Inverted file

Nominal Animal · 04-08-2011, 12:53 PM

Quote:

Originally Posted by Ramurd

I do believe that databases use a likewise approach to sort and index text for fast searching.

Sure, although often there are a number of knobs you need to tune to get the optimum performance.

The reason I suggested a flat file database is that it is very easy to implement, and does not require other services (like MySQL or PostgreSQL) to be installed on the machine. In partial file name matching cases flat files will be faster, because the matching is done with minimal effort and optimum I/O pattern. The structures even allow you to use multithreaded searching quite easily, simply split the text data into roughly equal sizes (at a slash) for each thread, and work in parallel.

The one thing that I dislike about databases on a workstation, is their memory usage. They consume RAM like candy. On 64-bit platforms with my suggestion you can simply mmap() the two files, and let the kernel handle the I/O. You should help the kernel by using madvise(,,MADV_DONTNEED) to tell the kernel which parts of the file you've already read and won't need again, and set a SIGBUS handler to catch the case when the files vanish from under you, but that's about it.

Quote:

Originally Posted by Ramurd

you can see that test.dat is in /opt and /home

Using my suggestion, you'd have /test.dat/ only once in the text file, but twice in the reference table:

Code:

{ .offset = offset of test.dat, .parent = index of opt with parent=0 (root) },
{ .offset = offset of test.dat, .parent = index of home with parent=0 (root) },

If the reference array is sorted by offset, they are all consecutive in the array. (If using a binary search, the search will most likely hit one in the middle, so you'll need to backtrack a bit to find the first match.)

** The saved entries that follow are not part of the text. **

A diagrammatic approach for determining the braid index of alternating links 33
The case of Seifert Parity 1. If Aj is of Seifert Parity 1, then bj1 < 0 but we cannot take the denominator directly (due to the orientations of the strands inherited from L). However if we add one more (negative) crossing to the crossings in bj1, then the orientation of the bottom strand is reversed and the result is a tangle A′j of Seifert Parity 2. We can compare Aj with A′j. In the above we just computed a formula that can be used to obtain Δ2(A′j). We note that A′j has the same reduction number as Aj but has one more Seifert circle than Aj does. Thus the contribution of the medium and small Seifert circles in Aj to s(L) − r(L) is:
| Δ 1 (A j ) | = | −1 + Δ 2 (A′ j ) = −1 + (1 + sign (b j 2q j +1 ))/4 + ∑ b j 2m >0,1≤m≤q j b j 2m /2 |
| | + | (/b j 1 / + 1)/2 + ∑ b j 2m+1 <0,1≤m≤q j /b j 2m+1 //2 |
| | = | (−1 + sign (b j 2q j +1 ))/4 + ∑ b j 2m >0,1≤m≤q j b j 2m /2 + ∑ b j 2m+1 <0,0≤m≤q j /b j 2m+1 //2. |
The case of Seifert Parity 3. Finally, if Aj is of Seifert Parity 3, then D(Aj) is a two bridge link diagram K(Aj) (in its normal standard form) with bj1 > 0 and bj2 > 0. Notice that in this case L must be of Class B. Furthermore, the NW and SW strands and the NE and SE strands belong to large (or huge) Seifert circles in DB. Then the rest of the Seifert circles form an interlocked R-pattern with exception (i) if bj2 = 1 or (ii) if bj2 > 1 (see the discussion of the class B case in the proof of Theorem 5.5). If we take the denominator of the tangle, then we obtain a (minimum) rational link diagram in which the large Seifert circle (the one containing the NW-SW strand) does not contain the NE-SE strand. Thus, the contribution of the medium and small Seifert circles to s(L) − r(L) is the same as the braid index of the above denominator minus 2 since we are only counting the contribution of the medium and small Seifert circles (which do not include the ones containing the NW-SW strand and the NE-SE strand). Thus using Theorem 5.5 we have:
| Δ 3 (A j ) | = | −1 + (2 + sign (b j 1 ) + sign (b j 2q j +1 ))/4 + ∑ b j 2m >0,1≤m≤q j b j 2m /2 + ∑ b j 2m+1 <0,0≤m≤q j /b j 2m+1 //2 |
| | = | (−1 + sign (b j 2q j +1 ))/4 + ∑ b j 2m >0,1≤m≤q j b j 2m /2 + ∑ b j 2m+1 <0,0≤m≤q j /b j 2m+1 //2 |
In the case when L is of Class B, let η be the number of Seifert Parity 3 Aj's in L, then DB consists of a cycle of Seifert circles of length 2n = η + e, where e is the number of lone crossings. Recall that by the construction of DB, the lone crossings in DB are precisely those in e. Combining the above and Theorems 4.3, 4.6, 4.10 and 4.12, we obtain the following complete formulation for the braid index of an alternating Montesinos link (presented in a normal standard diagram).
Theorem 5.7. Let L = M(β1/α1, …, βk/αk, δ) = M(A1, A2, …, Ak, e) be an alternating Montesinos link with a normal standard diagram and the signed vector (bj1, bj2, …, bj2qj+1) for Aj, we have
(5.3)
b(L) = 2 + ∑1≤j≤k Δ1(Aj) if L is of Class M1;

Ramurd · 04-08-2011, 03:10 PM

one point to make clear:

Nominal's solution is the best; I saw the question "do it in SQL" and I got all lazy :-)

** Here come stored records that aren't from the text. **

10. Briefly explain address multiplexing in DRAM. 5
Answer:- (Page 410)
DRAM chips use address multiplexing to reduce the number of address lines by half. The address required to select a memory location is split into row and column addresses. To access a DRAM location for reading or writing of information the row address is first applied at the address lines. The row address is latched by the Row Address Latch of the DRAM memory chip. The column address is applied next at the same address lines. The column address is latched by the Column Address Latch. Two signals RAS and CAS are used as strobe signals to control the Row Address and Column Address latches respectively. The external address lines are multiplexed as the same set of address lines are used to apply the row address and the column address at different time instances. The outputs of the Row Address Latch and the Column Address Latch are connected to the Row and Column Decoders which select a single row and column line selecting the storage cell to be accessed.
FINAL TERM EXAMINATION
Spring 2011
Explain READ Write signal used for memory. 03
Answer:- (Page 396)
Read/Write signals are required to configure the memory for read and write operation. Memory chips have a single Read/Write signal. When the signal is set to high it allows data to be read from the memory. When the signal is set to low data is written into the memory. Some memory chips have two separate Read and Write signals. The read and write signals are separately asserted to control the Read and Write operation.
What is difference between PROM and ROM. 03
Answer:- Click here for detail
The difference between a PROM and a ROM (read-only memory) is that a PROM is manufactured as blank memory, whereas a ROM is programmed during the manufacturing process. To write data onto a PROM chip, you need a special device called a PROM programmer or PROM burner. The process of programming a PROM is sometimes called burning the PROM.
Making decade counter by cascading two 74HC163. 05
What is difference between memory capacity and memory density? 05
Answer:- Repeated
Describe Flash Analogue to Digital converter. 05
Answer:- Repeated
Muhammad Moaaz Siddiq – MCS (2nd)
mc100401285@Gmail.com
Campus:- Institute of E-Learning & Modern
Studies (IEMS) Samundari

There is one thing that'd be really cute though for a database approach (since databases generally use tcp/ip to connect to)
we could also make a third table: machines;

so, you store: unique directory names, unique filenames and unique machines... Now one thing often leads to another... why search and store the files of only one machine? I want to know which machine contains which files, and I want to know it asap. I leave that as an exercise to the OP ;-)

Tinkster · 04-08-2011, 04:48 PM

Quote:

Originally Posted by Nominal Animal

The reason I suggested a flat file database is that it is very easy to implement, and does not require other services (like MySQL or PostgreSQL) to be installed on the machine.

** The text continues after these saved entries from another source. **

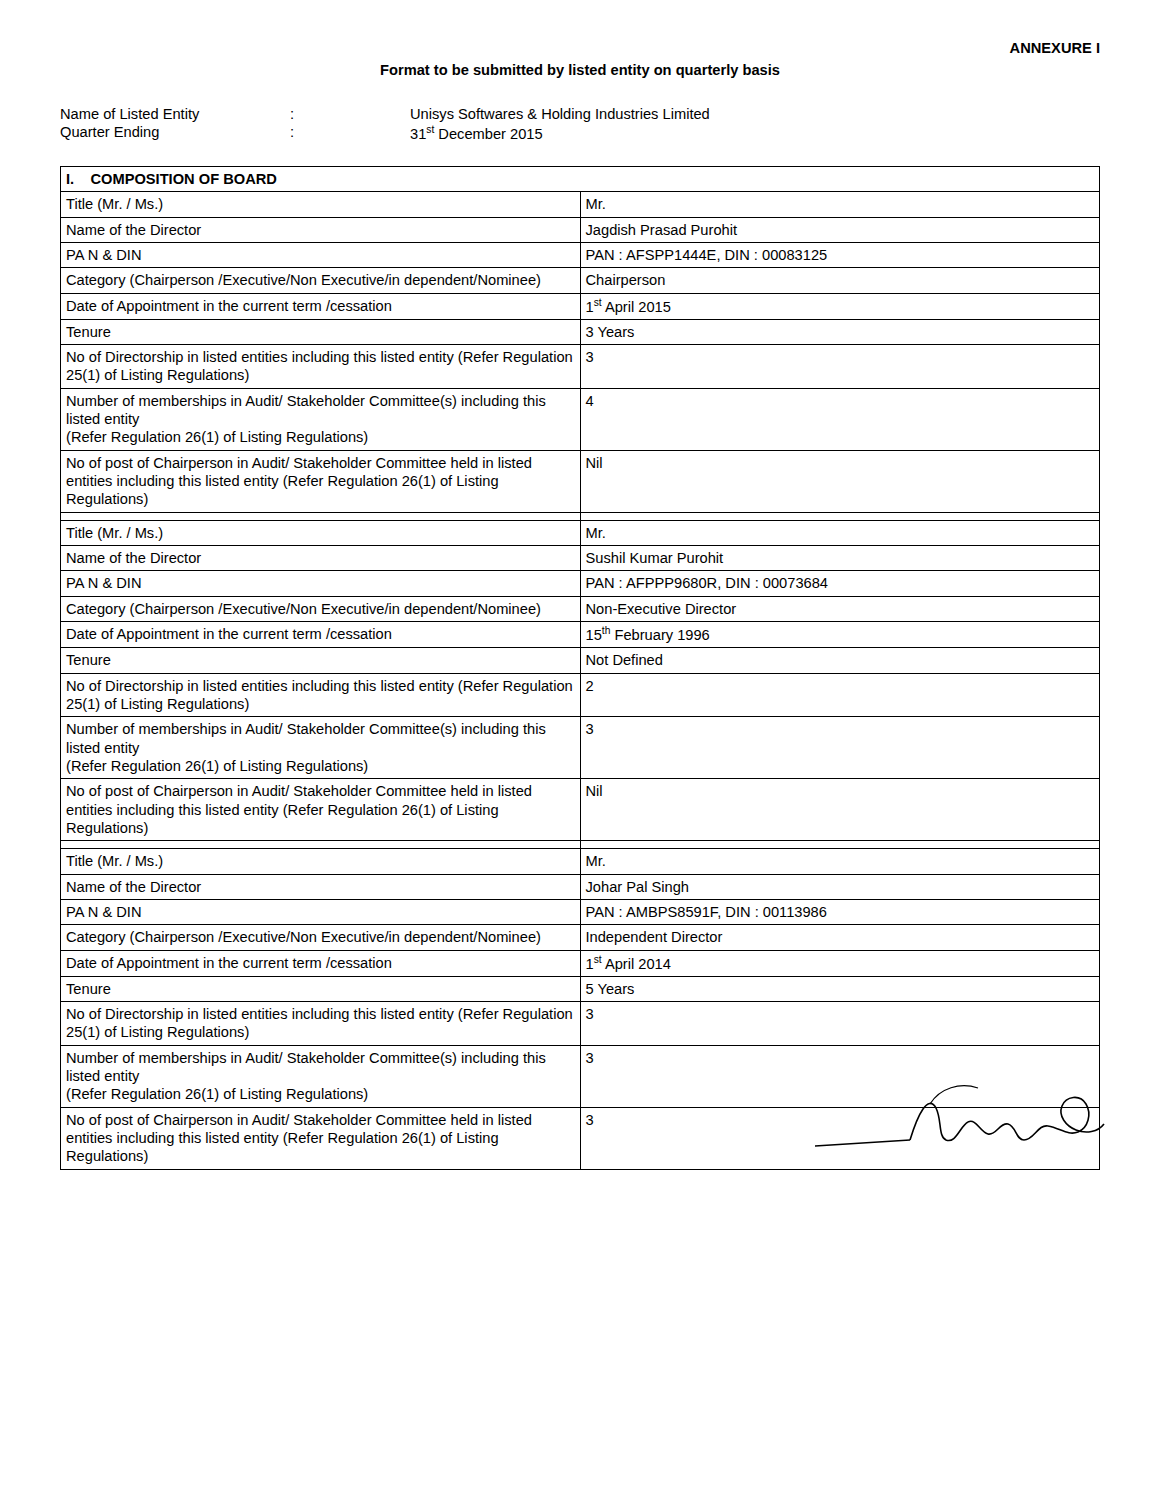ANNEXURE I
Format to be submitted by listed entity on quarterly basis
| Name of Listed Entity | : | Unisys Softwares & Holding Industries Limited |
| Quarter Ending | : | 31 st December 2015 |
| I. COMPOSITION OF BOARD |
| Title (Mr. / Ms.) | Mr. |
| Name of the Director | Jagdish Prasad Purohit |
| PA N & DIN | PAN : AFSPP1444E, DIN : 00083125 |
| Category (Chairperson /Executive/Non Executive/in dependent/Nominee) | Chairperson |
| Date of Appointment in the current term /cessation | 1 st April 2015 |
| Tenure | 3 Years |
| No of Directorship in listed entities including this listed entity (Refer Regulation 25(1) of Listing Regulations) | 3 |
| Number of memberships in Audit/ Stakeholder Committee(s) including this listed entity (Refer Regulation 26(1) of Listing Regulations) | 4 |
| No of post of Chairperson in Audit/ Stakeholder Committee held in listed entities including this listed entity (Refer Regulation 26(1) of Listing Regulations) | Nil |
| Title (Mr. / Ms.) | Mr. |
| Name of the Director | Sushil Kumar Purohit |
| PA N & DIN | PAN : AFPPP9680R, DIN : 00073684 |
| Category (Chairperson /Executive/Non Executive/in dependent/Nominee) | Non-Executive Director |
| Date of Appointment in the current term /cessation | 15 th February 1996 |
| Tenure | Not Defined |
| No of Directorship in listed entities including this listed entity (Refer Regulation 25(1) of Listing Regulations) | 2 |
| Number of memberships in Audit/ Stakeholder Committee(s) including this listed entity (Refer Regulation 26(1) of Listing Regulations) | 3 |
| No of post of Chairperson in Audit/ Stakeholder Committee held in listed entities including this listed entity (Refer Regulation 26(1) of Listing Regulations) | Nil |
| Title (Mr. / Ms.) | Mr. |
| Name of the Director | Johar Pal Singh |
| PA N & DIN | PAN : AMBPS8591F, DIN : 00113986 |
| Category (Chairperson /Executive/Non Executive/in dependent/Nominee) | Independent Director |
| Date of Appointment in the current term /cessation | 1 st April 2014 |
| Tenure | 5 Years |
| No of Directorship in listed entities including this listed entity (Refer Regulation 25(1) of Listing Regulations) | 3 |
| Number of memberships in Audit/ Stakeholder Committee(s) including this listed entity (Refer Regulation 26(1) of Listing Regulations) | 3 |
| No of post of Chairperson in Audit/ Stakeholder Committee held in listed entities including this listed entity (Refer Regulation 26(1) of Listing Regulations) | 3 |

On the mention of Postgres, and the mention of array data types in the
original post: Postgres does have an array data type ;}

Cheers,
Tink

Nominal Animal · 04-08-2011, 07:26 PM

Quote:

Originally Posted by Ramurd

so, you store: unique directory names, unique filenames and unique machines... Now one thing often leads to another... why search and store the files of only one machine?

I just can't resist, sorry..

If you use my suggestion, you could create a third program, a collator, which reads in the databases from each machine, and combines them into one huge one (incrementally or atomically replacing the old one). Then you need a simple service daemon, which responds to queries from TCP/IP, and queries the central database. In this case, you can set the machine name as a "virtual" directory name, so that each path begins with the machine name.

There are some privacy issues, though. Should there be limits on which users can see which files? What if the user has a private directory, say pr0n, which is only accessible to that user. Should other users see the filenames in there or not?

On a single machine you can most easily handle the privacy issues simply by checking if the file or directory is visible to the querying user. See man 2 access, man 2 stat, and man 7 credentials for further info.

When you have a network of multiple machines, the values of uid and gid are useless. They are have meaning only locally on that single machine. For example, if you are using Ubuntu, your UID is quite likely 1000. This means that the privacy measures that are easy to apply on a single machine, are quite difficult to solve in a networked environment.

The only possibility I know of is to create a mapping between uids on each machine (and the same for gids as well); perhaps via user and group names. This is kludgy, and does not always work that well, but I don't know of any better way.

(Okay, there is another: when possible matches are found, have the user log in to the target machine, and do the checks locally. But I don't think this would be quite sane.)